* _DATA FOR PROCESSING_

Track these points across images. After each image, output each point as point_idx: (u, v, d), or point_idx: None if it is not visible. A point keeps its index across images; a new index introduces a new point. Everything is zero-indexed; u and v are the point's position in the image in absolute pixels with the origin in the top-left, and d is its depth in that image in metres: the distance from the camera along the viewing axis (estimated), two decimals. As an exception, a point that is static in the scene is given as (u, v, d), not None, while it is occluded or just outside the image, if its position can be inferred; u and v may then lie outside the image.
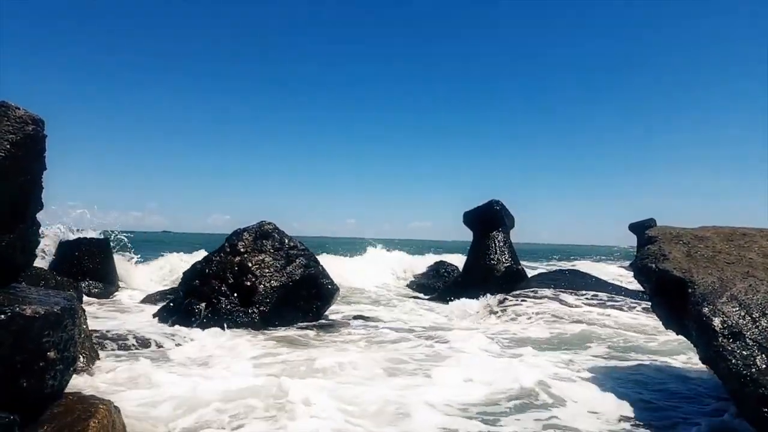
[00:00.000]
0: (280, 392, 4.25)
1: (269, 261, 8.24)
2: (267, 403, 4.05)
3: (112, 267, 12.16)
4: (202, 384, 4.52)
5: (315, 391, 4.23)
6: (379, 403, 4.12)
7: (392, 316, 9.48)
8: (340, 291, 9.18)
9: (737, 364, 3.24)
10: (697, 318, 3.65)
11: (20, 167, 3.23)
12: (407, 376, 5.00)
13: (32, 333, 2.93)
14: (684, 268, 4.06)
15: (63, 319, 3.19)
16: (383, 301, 12.08)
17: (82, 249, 11.61)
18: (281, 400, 4.10)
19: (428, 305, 11.33)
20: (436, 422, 3.76)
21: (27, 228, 3.43)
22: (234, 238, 8.50)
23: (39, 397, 3.10)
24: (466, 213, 12.83)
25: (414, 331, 7.45)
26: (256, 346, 6.39)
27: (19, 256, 3.39)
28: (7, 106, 3.21)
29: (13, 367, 2.87)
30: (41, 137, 3.39)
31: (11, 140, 3.13)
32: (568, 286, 9.91)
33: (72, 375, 3.52)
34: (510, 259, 11.83)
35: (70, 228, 12.19)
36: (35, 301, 3.10)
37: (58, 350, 3.14)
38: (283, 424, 3.66)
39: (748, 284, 3.72)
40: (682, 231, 4.68)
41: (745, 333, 3.36)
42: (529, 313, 8.48)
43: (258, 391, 4.32)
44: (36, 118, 3.31)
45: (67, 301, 3.38)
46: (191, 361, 5.56)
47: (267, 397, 4.16)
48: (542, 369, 5.07)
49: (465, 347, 6.22)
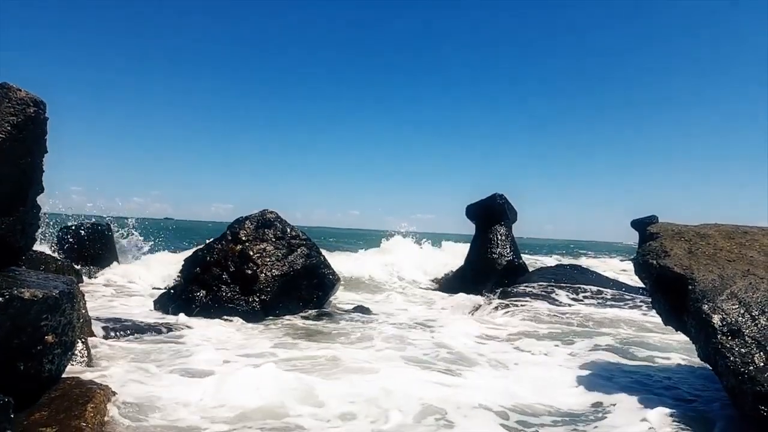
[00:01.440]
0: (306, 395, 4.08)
1: (271, 250, 8.24)
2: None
3: (113, 252, 12.18)
4: (198, 375, 4.53)
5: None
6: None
7: (390, 308, 9.43)
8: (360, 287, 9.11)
9: (735, 362, 3.23)
10: (696, 315, 3.64)
11: (21, 149, 3.22)
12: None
13: (30, 316, 2.93)
14: (685, 265, 4.04)
15: (61, 303, 3.19)
16: (387, 292, 12.05)
17: (83, 234, 11.64)
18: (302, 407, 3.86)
19: (430, 297, 11.33)
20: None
21: (27, 211, 3.44)
22: (236, 226, 8.50)
23: (36, 380, 3.11)
24: (468, 206, 12.81)
25: (409, 325, 7.42)
26: (257, 336, 6.40)
27: (18, 239, 3.39)
28: (9, 88, 3.20)
29: (11, 351, 2.88)
30: (43, 120, 3.39)
31: (12, 122, 3.13)
32: (569, 281, 9.89)
33: (70, 359, 3.54)
34: (511, 253, 11.81)
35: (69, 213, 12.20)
36: (34, 284, 3.11)
37: (56, 334, 3.15)
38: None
39: (748, 282, 3.70)
40: (683, 228, 4.65)
41: (744, 331, 3.35)
42: (525, 308, 8.43)
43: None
44: (37, 100, 3.30)
45: (66, 285, 3.39)
46: (189, 350, 5.56)
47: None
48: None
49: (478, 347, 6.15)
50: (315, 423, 3.55)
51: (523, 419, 3.78)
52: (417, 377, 4.65)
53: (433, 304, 10.37)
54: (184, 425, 3.45)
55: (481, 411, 3.86)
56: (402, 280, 14.26)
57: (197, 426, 3.44)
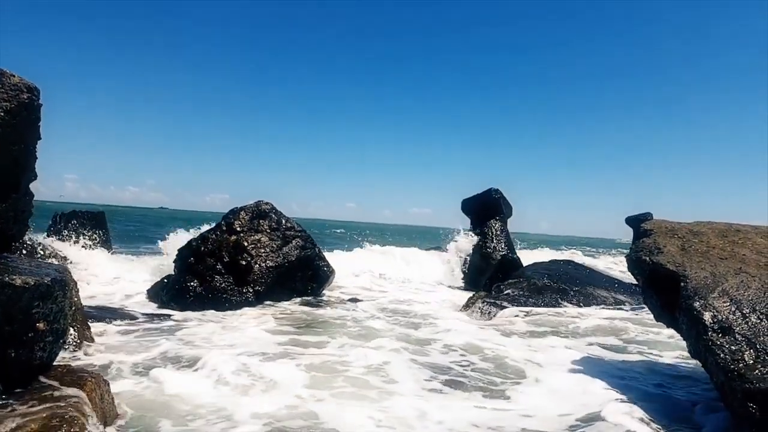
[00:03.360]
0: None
1: (265, 241, 8.24)
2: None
3: (108, 240, 12.12)
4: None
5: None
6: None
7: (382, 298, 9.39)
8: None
9: (726, 359, 3.25)
10: (688, 312, 3.65)
11: (14, 136, 3.19)
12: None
13: (21, 303, 2.92)
14: (677, 262, 4.05)
15: (53, 290, 3.17)
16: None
17: (76, 222, 11.57)
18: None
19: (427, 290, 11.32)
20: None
21: (20, 198, 3.41)
22: (230, 217, 8.47)
23: (28, 367, 3.10)
24: (464, 200, 12.80)
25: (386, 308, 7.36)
26: (251, 326, 6.39)
27: (11, 225, 3.37)
28: (2, 73, 3.17)
29: (2, 338, 2.87)
30: (36, 106, 3.35)
31: (5, 108, 3.10)
32: (562, 276, 9.90)
33: (61, 347, 3.52)
34: (506, 248, 11.82)
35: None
36: (26, 271, 3.09)
37: (47, 322, 3.14)
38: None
39: (739, 280, 3.72)
40: (677, 225, 4.67)
41: (734, 328, 3.36)
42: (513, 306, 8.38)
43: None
44: (31, 86, 3.27)
45: (58, 272, 3.37)
46: (181, 338, 5.56)
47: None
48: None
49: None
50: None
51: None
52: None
53: (429, 296, 10.28)
54: (175, 414, 3.46)
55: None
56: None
57: (189, 413, 3.46)
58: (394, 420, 3.52)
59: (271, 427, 3.33)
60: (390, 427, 3.42)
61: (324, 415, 3.56)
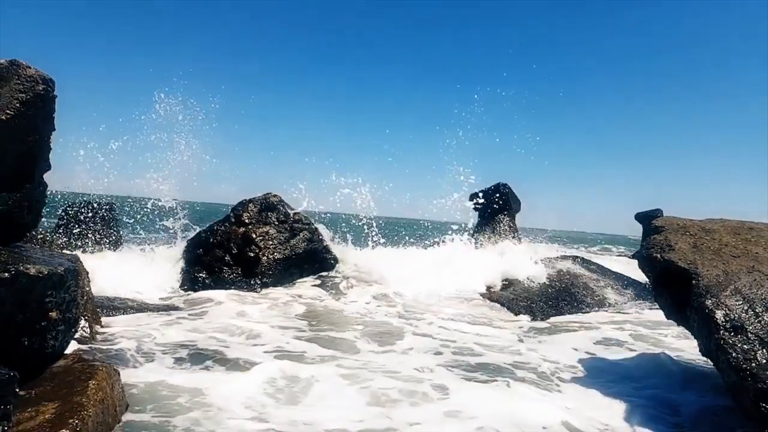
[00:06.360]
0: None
1: (273, 233, 8.27)
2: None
3: (118, 232, 12.15)
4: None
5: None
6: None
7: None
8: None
9: (738, 358, 3.23)
10: (699, 310, 3.64)
11: (29, 127, 3.22)
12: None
13: (35, 293, 2.95)
14: (689, 260, 4.03)
15: (66, 280, 3.21)
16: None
17: (88, 212, 11.60)
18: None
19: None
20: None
21: (34, 188, 3.44)
22: (239, 209, 8.52)
23: (40, 356, 3.13)
24: (472, 195, 12.77)
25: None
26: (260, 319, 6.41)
27: (25, 215, 3.40)
28: (18, 65, 3.19)
29: (16, 326, 2.90)
30: (51, 97, 3.37)
31: (21, 99, 3.12)
32: (569, 274, 9.85)
33: (73, 336, 3.55)
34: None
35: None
36: (39, 261, 3.12)
37: (60, 311, 3.17)
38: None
39: (752, 278, 3.70)
40: (689, 222, 4.64)
41: (747, 327, 3.34)
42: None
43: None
44: (46, 77, 3.29)
45: (71, 262, 3.40)
46: (195, 328, 5.58)
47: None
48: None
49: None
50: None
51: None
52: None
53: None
54: (186, 403, 3.47)
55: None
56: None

* _WORK TO COMPLETE_
This task calls for the records to be copied exactly, without pictures.

* _OUTPUT FOR THIS TASK_
Track these points across images. After each image, output each point as point_idx: (u, v, d), or point_idx: None if it is not visible. A point keeps its index across images; a new index introduces a new point. Everything is zero-indexed; u and v are the point's position in the image in absolute pixels with the origin in the top-left, and d is its depth in that image in metres: the distance from the camera along the viewing axis (estimated), two decimals. As an exception, a point that is static in the scene is given as (u, v, d), not None, while it is occluded or just outside the image, if its position can be inferred; u and v may then lie outside the image.
[00:00.000]
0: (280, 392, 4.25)
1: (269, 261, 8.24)
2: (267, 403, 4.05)
3: (112, 267, 12.16)
4: (202, 384, 4.52)
5: (315, 391, 4.23)
6: (379, 403, 4.12)
7: (392, 316, 9.48)
8: (340, 291, 9.18)
9: (737, 364, 3.24)
10: (697, 318, 3.65)
11: (20, 167, 3.23)
12: (407, 376, 5.00)
13: (32, 333, 2.93)
14: (684, 268, 4.06)
15: (63, 319, 3.19)
16: (383, 301, 12.08)
17: (82, 249, 11.61)
18: (281, 400, 4.10)
19: (428, 305, 11.33)
20: (436, 422, 3.76)
21: (27, 228, 3.43)
22: (234, 238, 8.50)
23: (39, 397, 3.10)
24: (466, 213, 12.83)
25: (414, 331, 7.45)
26: (256, 346, 6.39)
27: (19, 256, 3.39)
28: (7, 106, 3.21)
29: (13, 367, 2.87)
30: (41, 137, 3.39)
31: (11, 140, 3.13)
32: (568, 286, 9.91)
33: (72, 375, 3.52)
34: (510, 259, 11.83)
35: (70, 228, 12.19)
36: (35, 301, 3.10)
37: (58, 350, 3.14)
38: (283, 424, 3.66)
39: (748, 284, 3.72)
40: (682, 231, 4.68)
41: (745, 333, 3.36)
42: (529, 313, 8.48)
43: (258, 391, 4.32)
44: (36, 118, 3.31)
45: (67, 301, 3.38)
46: (191, 361, 5.56)
47: (267, 397, 4.16)
48: (542, 369, 5.07)
49: (465, 347, 6.22)
[00:01.440]
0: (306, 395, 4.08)
1: (271, 250, 8.24)
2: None
3: (113, 252, 12.18)
4: (198, 375, 4.53)
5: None
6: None
7: (390, 308, 9.43)
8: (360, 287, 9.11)
9: (735, 362, 3.23)
10: (696, 315, 3.64)
11: (21, 149, 3.22)
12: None
13: (30, 316, 2.93)
14: (685, 265, 4.04)
15: (61, 303, 3.19)
16: (387, 292, 12.05)
17: (83, 234, 11.64)
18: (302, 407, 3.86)
19: (430, 297, 11.33)
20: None
21: (27, 211, 3.44)
22: (236, 226, 8.50)
23: (36, 380, 3.11)
24: (468, 206, 12.81)
25: (409, 325, 7.42)
26: (257, 336, 6.40)
27: (18, 239, 3.39)
28: (9, 88, 3.20)
29: (11, 351, 2.88)
30: (43, 120, 3.39)
31: (12, 122, 3.13)
32: (569, 281, 9.89)
33: (70, 359, 3.54)
34: (511, 253, 11.81)
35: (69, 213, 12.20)
36: (34, 284, 3.11)
37: (56, 334, 3.15)
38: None
39: (748, 282, 3.70)
40: (683, 228, 4.65)
41: (744, 331, 3.35)
42: (525, 308, 8.43)
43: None
44: (37, 100, 3.30)
45: (66, 285, 3.39)
46: (189, 350, 5.56)
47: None
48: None
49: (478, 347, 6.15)
50: (315, 423, 3.55)
51: (523, 419, 3.78)
52: (417, 377, 4.65)
53: (433, 304, 10.37)
54: (184, 425, 3.45)
55: (481, 411, 3.86)
56: (402, 280, 14.26)
57: (197, 426, 3.44)
[00:03.360]
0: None
1: (265, 241, 8.24)
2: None
3: (108, 240, 12.12)
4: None
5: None
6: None
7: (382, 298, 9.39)
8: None
9: (726, 359, 3.25)
10: (688, 312, 3.65)
11: (14, 136, 3.19)
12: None
13: (21, 303, 2.92)
14: (677, 262, 4.05)
15: (53, 290, 3.17)
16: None
17: (76, 222, 11.57)
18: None
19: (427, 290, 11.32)
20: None
21: (20, 198, 3.41)
22: (230, 217, 8.47)
23: (28, 367, 3.10)
24: (464, 200, 12.80)
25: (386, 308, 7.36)
26: (251, 326, 6.39)
27: (11, 225, 3.37)
28: (2, 73, 3.17)
29: (2, 338, 2.87)
30: (36, 106, 3.35)
31: (5, 108, 3.10)
32: (562, 276, 9.90)
33: (61, 347, 3.52)
34: (506, 248, 11.82)
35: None
36: (26, 271, 3.09)
37: (47, 322, 3.14)
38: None
39: (739, 280, 3.72)
40: (677, 225, 4.67)
41: (734, 328, 3.36)
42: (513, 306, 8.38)
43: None
44: (31, 86, 3.27)
45: (58, 272, 3.37)
46: (181, 338, 5.56)
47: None
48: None
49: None
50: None
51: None
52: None
53: (429, 296, 10.28)
54: (175, 414, 3.46)
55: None
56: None
57: (189, 413, 3.46)
58: (394, 420, 3.52)
59: (271, 427, 3.33)
60: (390, 427, 3.42)
61: (324, 415, 3.56)
[00:06.360]
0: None
1: (273, 233, 8.27)
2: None
3: (118, 232, 12.15)
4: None
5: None
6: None
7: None
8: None
9: (738, 358, 3.23)
10: (699, 310, 3.64)
11: (29, 127, 3.22)
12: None
13: (35, 293, 2.95)
14: (689, 260, 4.03)
15: (66, 280, 3.21)
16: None
17: (88, 212, 11.60)
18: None
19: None
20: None
21: (34, 188, 3.44)
22: (239, 209, 8.52)
23: (40, 356, 3.13)
24: (472, 195, 12.77)
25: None
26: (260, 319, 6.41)
27: (25, 215, 3.40)
28: (18, 65, 3.19)
29: (16, 326, 2.90)
30: (51, 97, 3.37)
31: (21, 99, 3.12)
32: (569, 274, 9.85)
33: (73, 336, 3.55)
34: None
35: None
36: (39, 261, 3.12)
37: (60, 311, 3.17)
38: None
39: (752, 278, 3.70)
40: (689, 222, 4.64)
41: (747, 327, 3.34)
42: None
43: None
44: (46, 77, 3.29)
45: (71, 262, 3.40)
46: (195, 328, 5.58)
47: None
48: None
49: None
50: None
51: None
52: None
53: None
54: (186, 403, 3.47)
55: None
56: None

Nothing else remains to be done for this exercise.